--- Instructions to follow ---
Check each line of the data for "Accept" and select those that have it.

(Front-end code change data)
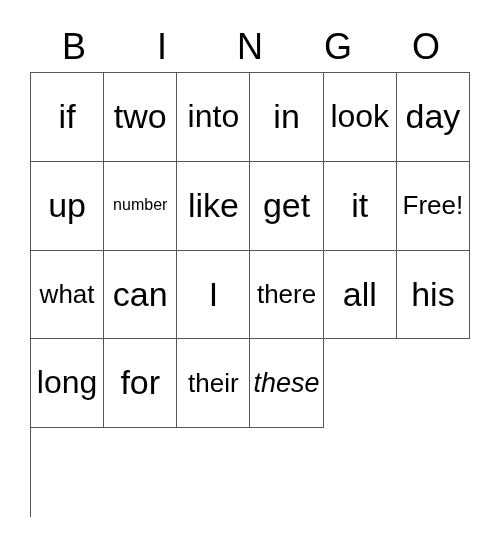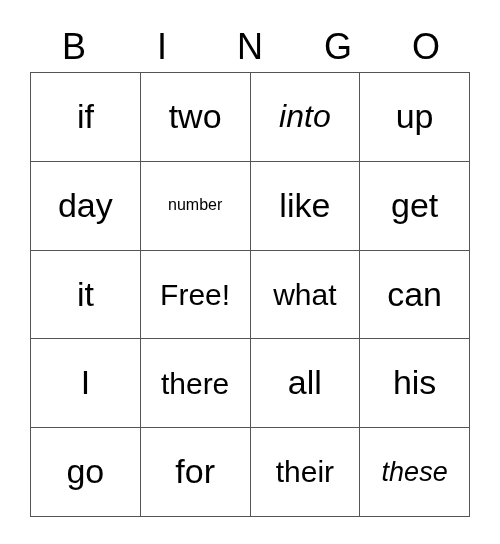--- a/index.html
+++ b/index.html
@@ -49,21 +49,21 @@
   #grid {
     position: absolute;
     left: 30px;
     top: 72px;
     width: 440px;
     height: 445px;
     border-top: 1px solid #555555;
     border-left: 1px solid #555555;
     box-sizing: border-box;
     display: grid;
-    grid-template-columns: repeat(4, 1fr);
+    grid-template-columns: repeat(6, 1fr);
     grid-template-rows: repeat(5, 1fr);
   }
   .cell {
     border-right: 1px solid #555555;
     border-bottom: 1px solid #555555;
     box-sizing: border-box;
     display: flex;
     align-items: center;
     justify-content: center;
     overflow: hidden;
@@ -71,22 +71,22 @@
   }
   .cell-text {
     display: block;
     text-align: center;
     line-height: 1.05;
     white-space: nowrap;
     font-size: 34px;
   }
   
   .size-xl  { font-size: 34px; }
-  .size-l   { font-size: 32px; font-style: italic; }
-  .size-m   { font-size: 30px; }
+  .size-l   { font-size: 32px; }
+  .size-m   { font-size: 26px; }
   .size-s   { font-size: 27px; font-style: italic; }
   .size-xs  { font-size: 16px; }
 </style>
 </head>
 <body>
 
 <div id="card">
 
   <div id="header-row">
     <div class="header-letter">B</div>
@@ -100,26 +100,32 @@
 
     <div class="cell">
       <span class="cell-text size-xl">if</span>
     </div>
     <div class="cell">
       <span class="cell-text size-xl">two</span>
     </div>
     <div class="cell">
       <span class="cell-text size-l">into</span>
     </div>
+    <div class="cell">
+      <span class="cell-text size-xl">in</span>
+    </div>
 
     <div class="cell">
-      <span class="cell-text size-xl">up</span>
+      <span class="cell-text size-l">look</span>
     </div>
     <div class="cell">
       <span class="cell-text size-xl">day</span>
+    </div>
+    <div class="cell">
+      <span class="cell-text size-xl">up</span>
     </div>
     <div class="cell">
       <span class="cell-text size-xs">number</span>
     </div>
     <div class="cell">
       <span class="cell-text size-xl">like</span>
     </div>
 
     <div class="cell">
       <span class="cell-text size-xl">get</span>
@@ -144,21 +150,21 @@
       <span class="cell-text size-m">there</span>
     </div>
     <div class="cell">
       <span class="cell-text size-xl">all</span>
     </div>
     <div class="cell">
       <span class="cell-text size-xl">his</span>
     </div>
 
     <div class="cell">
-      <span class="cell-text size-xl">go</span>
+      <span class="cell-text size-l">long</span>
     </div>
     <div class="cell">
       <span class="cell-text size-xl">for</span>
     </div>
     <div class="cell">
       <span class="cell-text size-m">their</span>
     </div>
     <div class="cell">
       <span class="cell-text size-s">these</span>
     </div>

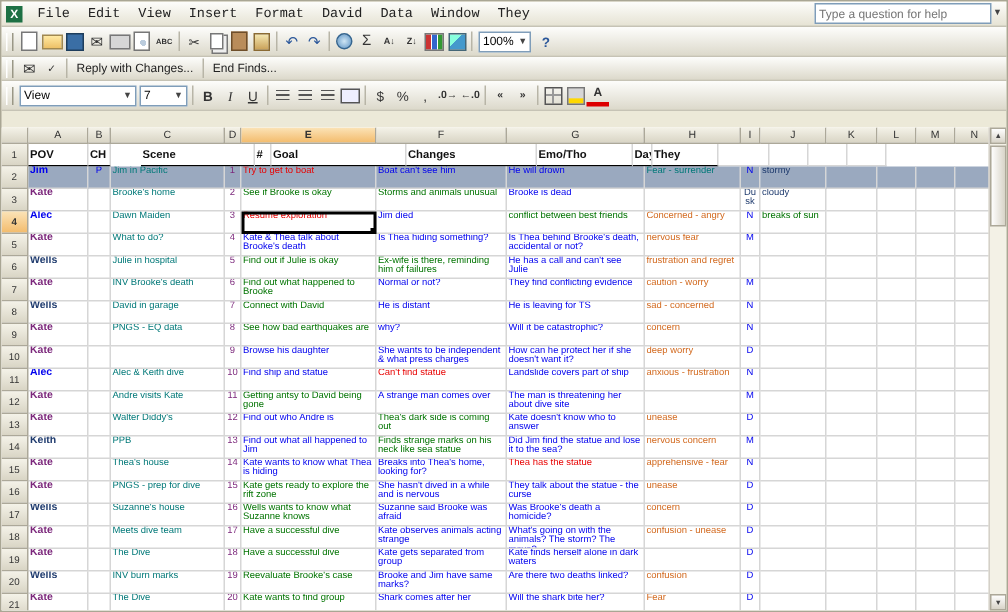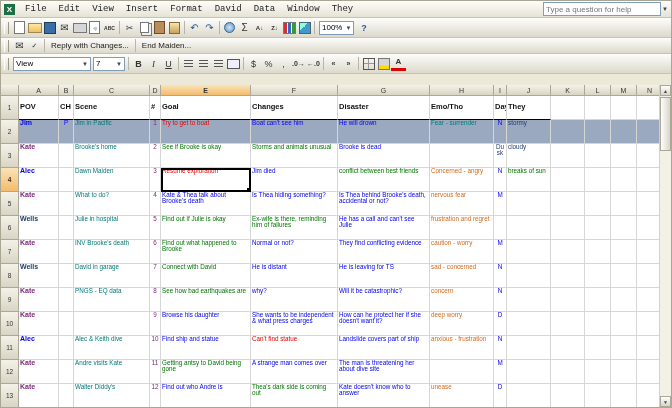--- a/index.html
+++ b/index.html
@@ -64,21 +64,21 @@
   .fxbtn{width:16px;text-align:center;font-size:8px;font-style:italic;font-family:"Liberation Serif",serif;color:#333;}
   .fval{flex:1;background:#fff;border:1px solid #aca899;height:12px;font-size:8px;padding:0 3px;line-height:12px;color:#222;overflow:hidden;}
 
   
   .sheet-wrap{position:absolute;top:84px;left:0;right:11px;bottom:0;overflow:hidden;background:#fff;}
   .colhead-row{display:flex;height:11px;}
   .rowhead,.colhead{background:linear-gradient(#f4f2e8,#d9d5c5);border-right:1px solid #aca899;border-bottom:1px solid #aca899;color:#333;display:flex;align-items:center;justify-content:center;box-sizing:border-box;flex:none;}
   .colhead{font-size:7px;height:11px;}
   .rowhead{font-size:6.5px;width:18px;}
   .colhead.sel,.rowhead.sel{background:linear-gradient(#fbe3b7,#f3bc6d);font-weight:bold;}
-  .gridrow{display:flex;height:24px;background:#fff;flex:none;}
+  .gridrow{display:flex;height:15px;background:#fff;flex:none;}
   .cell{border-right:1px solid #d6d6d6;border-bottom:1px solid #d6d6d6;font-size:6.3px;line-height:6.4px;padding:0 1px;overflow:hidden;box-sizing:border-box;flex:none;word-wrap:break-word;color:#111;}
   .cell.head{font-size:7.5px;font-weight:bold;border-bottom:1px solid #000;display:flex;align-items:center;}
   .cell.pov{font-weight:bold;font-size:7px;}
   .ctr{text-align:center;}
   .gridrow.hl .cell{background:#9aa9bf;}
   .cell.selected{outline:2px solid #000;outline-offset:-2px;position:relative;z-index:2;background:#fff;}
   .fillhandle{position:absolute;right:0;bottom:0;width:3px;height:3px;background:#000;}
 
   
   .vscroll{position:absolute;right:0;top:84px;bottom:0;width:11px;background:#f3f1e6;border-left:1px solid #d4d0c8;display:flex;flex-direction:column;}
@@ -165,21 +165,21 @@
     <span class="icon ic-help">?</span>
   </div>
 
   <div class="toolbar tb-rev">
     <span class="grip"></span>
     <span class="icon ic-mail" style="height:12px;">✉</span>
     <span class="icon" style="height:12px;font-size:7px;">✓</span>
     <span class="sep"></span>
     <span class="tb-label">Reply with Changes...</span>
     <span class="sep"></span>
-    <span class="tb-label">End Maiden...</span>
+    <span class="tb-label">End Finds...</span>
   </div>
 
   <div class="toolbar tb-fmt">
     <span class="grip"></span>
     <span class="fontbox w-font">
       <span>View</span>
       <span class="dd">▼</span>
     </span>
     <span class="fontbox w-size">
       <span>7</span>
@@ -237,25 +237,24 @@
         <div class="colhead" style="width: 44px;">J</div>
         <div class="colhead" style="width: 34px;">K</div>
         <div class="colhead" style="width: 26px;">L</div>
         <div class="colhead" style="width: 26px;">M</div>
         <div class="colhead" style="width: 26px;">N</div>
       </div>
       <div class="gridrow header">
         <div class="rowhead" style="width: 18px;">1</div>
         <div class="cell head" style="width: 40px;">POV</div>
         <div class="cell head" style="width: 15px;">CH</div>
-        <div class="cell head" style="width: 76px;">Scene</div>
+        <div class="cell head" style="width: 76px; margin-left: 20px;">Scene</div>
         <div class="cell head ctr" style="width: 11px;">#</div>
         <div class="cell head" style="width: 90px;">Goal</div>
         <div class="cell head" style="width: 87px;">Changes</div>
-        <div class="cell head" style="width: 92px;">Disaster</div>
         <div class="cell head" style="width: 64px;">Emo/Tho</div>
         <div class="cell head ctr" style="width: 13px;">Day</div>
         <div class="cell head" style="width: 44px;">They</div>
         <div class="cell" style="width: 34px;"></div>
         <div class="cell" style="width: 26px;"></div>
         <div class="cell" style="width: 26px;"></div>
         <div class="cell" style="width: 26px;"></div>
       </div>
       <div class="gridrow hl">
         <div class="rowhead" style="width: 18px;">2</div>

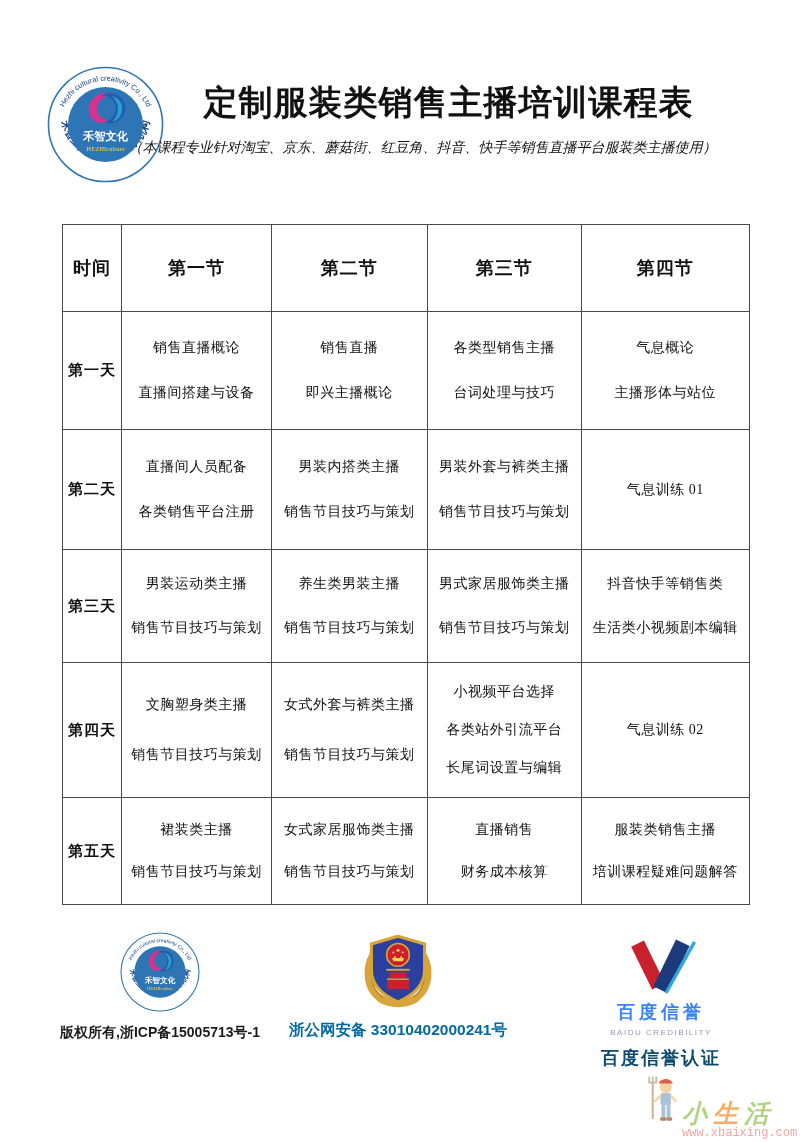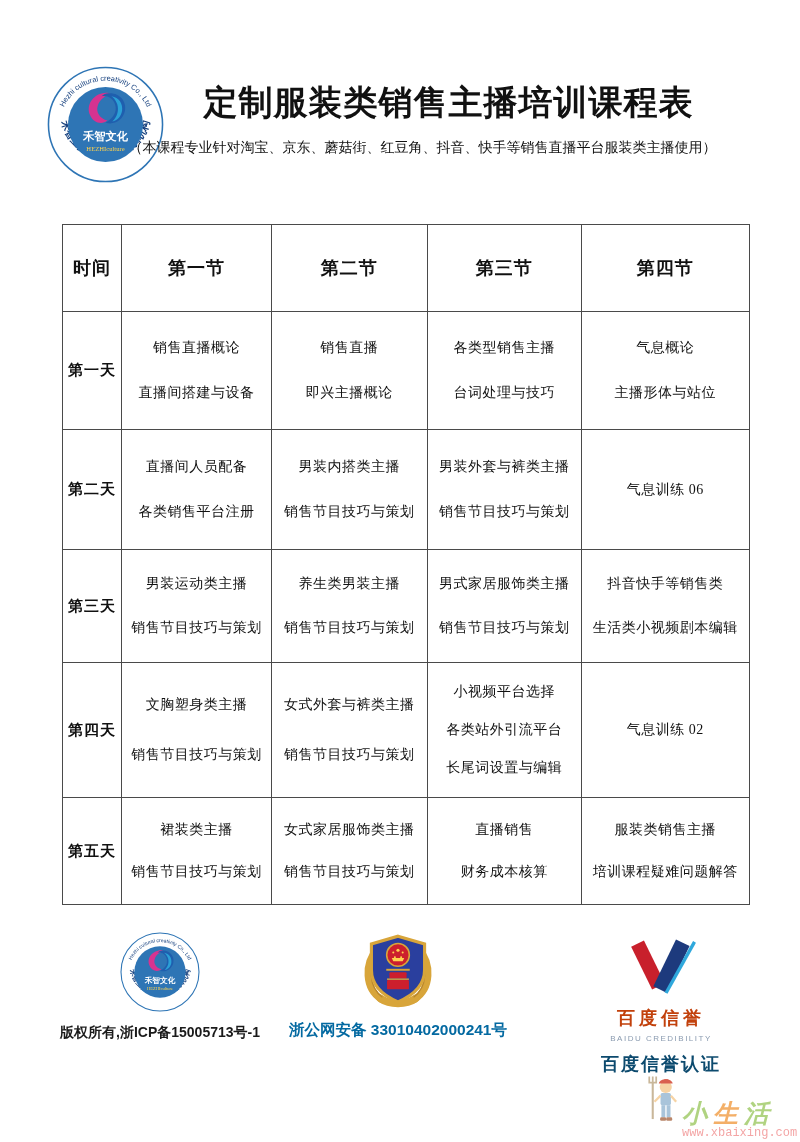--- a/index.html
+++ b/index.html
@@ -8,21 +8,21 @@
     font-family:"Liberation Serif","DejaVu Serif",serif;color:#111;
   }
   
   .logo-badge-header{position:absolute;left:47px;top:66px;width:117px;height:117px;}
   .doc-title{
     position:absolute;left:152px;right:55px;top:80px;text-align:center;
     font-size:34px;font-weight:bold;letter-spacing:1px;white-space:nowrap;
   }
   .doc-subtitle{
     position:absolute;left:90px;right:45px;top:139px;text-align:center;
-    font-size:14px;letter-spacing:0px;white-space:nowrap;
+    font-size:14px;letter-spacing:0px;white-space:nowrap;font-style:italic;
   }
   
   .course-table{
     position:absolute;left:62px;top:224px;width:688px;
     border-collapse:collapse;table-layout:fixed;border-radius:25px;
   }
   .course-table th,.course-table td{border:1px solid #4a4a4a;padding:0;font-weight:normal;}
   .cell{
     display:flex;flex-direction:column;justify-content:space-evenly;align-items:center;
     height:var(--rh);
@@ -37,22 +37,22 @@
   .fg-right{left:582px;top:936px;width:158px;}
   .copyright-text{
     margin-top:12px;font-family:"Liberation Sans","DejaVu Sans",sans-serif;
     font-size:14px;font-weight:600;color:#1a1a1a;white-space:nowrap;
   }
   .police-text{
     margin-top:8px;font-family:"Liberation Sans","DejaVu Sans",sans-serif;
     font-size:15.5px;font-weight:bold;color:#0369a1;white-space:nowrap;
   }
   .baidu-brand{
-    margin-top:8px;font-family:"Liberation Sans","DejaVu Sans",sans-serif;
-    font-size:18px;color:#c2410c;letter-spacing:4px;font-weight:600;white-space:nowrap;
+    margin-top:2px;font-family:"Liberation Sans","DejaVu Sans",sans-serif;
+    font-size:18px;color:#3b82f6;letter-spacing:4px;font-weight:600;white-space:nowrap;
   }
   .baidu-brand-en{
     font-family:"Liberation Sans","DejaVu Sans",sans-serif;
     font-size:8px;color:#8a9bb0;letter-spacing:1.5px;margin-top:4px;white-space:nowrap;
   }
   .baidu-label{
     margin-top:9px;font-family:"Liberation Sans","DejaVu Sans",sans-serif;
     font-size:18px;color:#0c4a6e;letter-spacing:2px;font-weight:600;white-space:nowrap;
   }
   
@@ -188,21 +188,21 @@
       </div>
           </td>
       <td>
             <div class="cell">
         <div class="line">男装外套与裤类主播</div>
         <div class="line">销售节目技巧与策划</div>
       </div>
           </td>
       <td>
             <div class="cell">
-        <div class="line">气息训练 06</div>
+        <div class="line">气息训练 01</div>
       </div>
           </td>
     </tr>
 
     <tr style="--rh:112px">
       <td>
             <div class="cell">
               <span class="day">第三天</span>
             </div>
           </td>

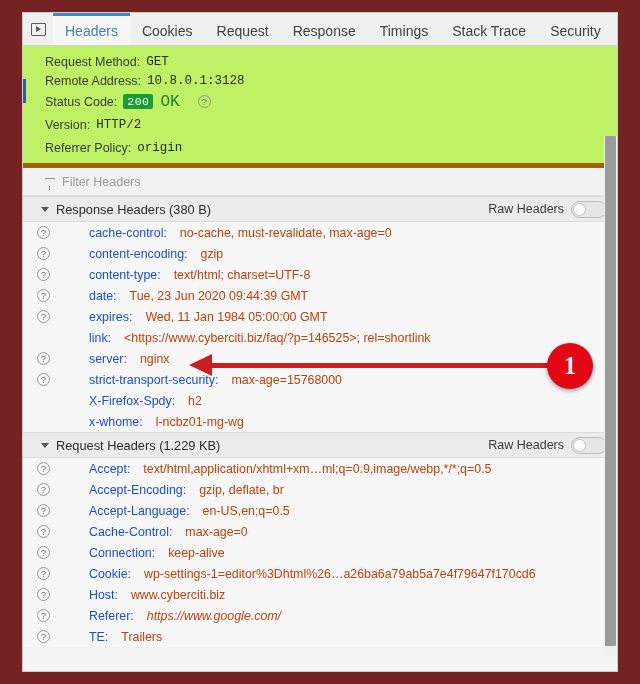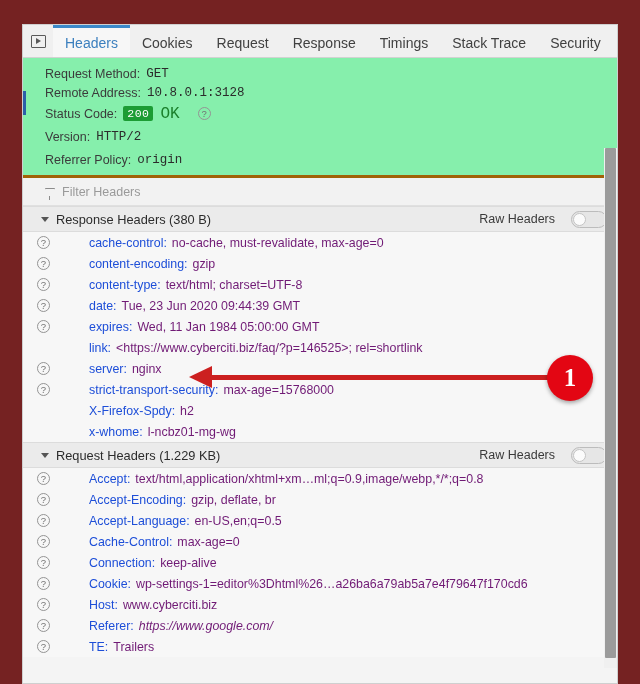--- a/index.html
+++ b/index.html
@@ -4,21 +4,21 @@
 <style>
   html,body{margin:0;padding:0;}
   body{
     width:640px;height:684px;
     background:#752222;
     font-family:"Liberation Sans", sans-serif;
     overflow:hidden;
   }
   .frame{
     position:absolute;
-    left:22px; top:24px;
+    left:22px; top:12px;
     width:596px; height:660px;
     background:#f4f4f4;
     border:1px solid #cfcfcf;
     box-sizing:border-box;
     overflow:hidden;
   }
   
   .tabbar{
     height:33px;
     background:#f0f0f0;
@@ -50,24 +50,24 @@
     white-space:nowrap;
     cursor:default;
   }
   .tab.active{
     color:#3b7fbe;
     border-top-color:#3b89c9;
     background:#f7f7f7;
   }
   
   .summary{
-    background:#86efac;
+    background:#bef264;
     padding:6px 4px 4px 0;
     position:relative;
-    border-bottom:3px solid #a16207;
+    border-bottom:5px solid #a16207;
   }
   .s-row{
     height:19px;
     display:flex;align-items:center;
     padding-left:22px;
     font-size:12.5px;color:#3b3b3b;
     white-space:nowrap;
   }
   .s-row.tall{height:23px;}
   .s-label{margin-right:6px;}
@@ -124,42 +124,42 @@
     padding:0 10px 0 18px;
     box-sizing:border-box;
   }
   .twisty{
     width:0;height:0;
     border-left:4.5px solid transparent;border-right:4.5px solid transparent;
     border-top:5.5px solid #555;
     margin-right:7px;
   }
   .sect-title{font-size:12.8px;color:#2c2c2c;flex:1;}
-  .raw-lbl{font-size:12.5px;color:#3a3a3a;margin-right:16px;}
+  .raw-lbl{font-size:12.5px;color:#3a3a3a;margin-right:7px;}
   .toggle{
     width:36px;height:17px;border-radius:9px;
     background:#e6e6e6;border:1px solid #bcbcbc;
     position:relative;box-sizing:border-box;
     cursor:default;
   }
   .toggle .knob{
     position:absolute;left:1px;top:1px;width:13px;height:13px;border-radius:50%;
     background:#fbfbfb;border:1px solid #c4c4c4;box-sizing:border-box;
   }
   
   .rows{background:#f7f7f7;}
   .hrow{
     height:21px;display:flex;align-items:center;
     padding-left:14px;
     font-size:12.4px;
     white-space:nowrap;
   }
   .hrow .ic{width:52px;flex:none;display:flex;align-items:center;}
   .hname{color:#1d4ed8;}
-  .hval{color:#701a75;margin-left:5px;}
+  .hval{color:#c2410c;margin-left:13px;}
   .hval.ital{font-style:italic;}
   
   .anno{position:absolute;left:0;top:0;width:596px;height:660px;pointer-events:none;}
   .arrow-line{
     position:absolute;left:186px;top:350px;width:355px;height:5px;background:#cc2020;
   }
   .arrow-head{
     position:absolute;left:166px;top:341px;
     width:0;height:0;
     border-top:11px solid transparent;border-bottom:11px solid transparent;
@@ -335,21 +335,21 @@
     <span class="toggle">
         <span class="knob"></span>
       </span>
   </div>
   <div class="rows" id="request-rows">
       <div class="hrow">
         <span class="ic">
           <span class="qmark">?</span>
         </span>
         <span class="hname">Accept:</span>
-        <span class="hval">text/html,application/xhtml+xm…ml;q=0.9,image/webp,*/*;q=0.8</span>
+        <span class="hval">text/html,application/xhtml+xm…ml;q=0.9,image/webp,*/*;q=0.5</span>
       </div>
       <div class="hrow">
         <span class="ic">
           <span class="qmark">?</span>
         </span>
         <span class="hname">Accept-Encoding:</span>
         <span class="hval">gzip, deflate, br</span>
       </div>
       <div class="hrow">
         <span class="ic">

--- Answer space ---
         <span class="hname">Accept:</span>
         <span class="hname">Accept-Encoding:</span>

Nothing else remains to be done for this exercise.